Farhan Pettiwala, President Enactus India, forwarded his points by mentioning how fundraising teams should be a part of colleges and how the process is already pretty active in most developed countries. Mr. Pettiwala does take a pertinent stand. Indian colleges lack structured fundraising teams directly translating to lack of appropriate funds for students. The situation finally leads to colleges increasing their fees.
Ajay Bohora, CEO and Co Founder, HDFC Credila added, “Funding is extremely critical for quality of education”. While we have large discourses on those who are left out of the education system, there are many who have managed their way inside and are still not getting quality education. The argument focuses on the fact how investments need to be selectively also directed towards the quality of education in India.

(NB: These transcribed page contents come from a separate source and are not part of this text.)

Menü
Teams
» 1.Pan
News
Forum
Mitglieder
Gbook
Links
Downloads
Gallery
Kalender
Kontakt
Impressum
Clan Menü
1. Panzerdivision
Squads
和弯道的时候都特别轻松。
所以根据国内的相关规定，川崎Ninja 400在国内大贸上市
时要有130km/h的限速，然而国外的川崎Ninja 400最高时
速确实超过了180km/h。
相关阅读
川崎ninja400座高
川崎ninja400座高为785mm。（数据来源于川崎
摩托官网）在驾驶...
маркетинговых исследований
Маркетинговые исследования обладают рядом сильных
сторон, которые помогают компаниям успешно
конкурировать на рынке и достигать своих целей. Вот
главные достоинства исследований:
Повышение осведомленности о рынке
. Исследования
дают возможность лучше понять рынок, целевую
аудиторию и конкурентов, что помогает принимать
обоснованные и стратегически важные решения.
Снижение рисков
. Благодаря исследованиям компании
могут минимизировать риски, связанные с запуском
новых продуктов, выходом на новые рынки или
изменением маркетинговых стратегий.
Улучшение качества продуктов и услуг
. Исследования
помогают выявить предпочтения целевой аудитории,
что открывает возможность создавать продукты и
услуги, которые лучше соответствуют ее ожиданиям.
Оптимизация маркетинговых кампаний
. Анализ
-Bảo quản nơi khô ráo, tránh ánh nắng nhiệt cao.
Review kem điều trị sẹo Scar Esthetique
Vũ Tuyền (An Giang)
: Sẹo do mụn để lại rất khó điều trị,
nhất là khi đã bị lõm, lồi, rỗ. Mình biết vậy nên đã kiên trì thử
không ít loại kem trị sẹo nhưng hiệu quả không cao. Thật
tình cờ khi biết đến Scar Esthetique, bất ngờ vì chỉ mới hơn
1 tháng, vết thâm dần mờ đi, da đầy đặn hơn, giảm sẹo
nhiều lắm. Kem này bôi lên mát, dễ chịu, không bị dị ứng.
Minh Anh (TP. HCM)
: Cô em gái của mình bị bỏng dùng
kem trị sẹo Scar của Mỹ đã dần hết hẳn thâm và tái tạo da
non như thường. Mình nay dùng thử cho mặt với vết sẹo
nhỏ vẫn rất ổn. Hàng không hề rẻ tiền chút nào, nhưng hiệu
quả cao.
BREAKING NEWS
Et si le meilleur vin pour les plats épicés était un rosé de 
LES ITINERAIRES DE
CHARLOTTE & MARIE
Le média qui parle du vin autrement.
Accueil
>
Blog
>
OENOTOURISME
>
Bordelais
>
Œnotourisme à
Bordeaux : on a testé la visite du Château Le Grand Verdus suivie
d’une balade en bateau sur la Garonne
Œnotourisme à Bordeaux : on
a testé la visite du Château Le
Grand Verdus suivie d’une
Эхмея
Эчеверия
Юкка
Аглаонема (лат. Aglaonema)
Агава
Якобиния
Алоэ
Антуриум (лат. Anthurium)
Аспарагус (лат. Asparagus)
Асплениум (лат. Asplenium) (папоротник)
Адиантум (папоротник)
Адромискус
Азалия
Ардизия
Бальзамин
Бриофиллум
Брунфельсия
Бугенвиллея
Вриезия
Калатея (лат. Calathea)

Augustus Azariah, Director HR, IBM India added another point to the discussion, “It is important to understand where industry and technology are going and hence direct investments adhering to the same”. Automation and AI have really given a reality check to course curriculum in India. Investment in developing right type of courses hence becomes really important and pertinent especially for a developing country like India.
It can be certainly inferred from the above discourse how merely investment doesn’t do the job, but it is the right kind of investment directed towards the right target, which can surely make India a global hub for education and produces leaders that are not only recognised nationally but globally.